── Provided records

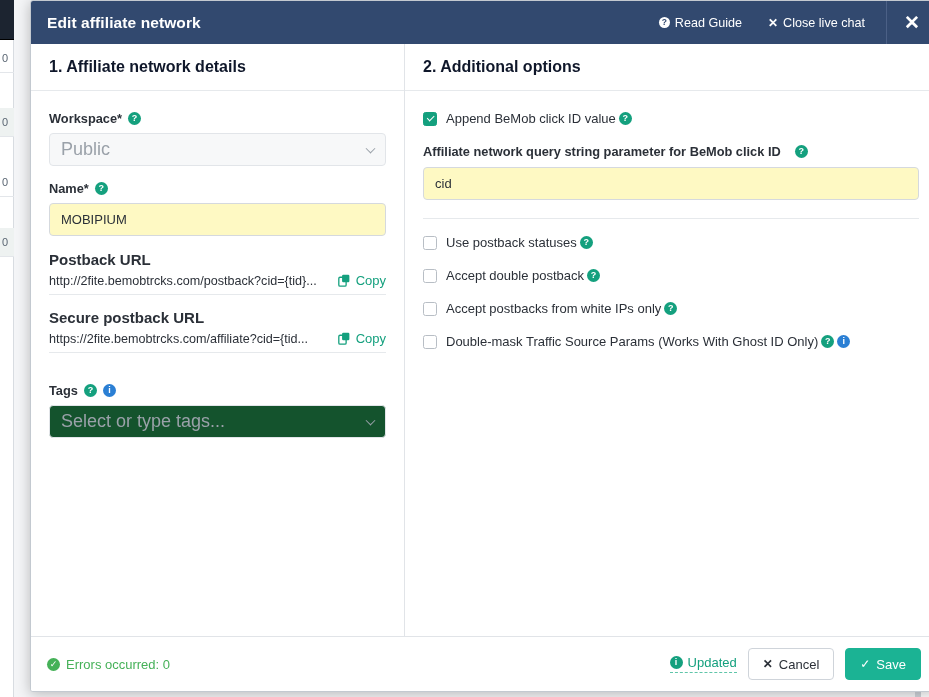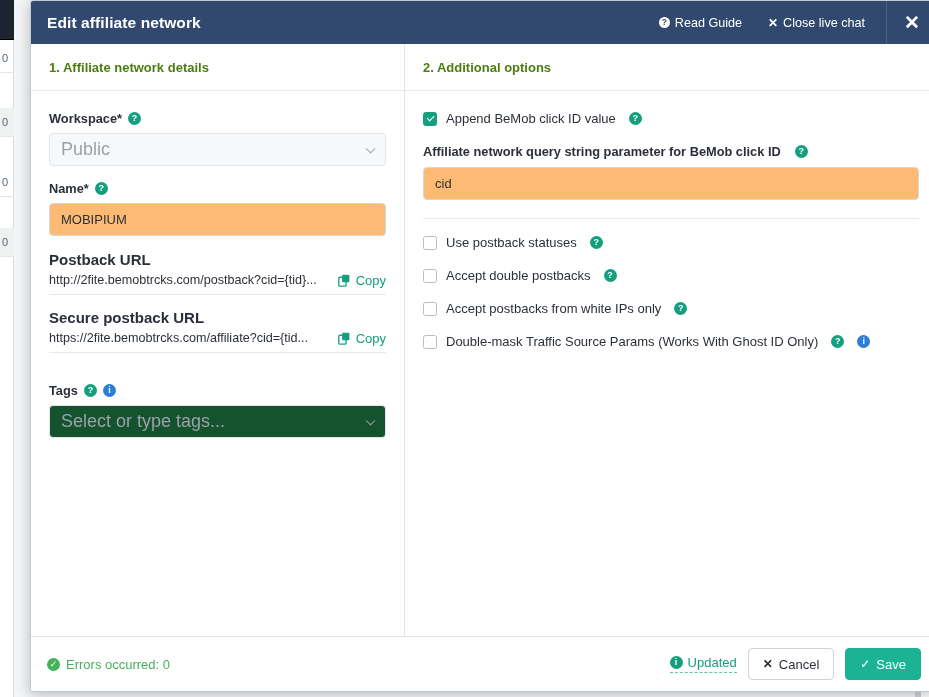--- a/index.html
+++ b/index.html
@@ -121,8 +121,8 @@
     height: 47px; flex: 0 0 47px;
     display: flex; align-items: center;
     padding: 0 18px;
-    font-size: 13px; font-weight: bold;
-    color: #4d7c0f;
+    font-size: 16px; font-weight: bold;
+    color: #0f172a;
     border-bottom: 1px solid #e6e9ec;
   }
   .panel-content {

────

Which lines run from the one containing "-121,8 +121,8 @@" to the end of the records? Transcribe exactly those, both ends included.

Answer to this problem:
@@ -121,8 +121,8 @@
     height: 47px; flex: 0 0 47px;
     display: flex; align-items: center;
     padding: 0 18px;
-    font-size: 13px; font-weight: bold;
-    color: #4d7c0f;
+    font-size: 16px; font-weight: bold;
+    color: #0f172a;
     border-bottom: 1px solid #e6e9ec;
   }
   .panel-content {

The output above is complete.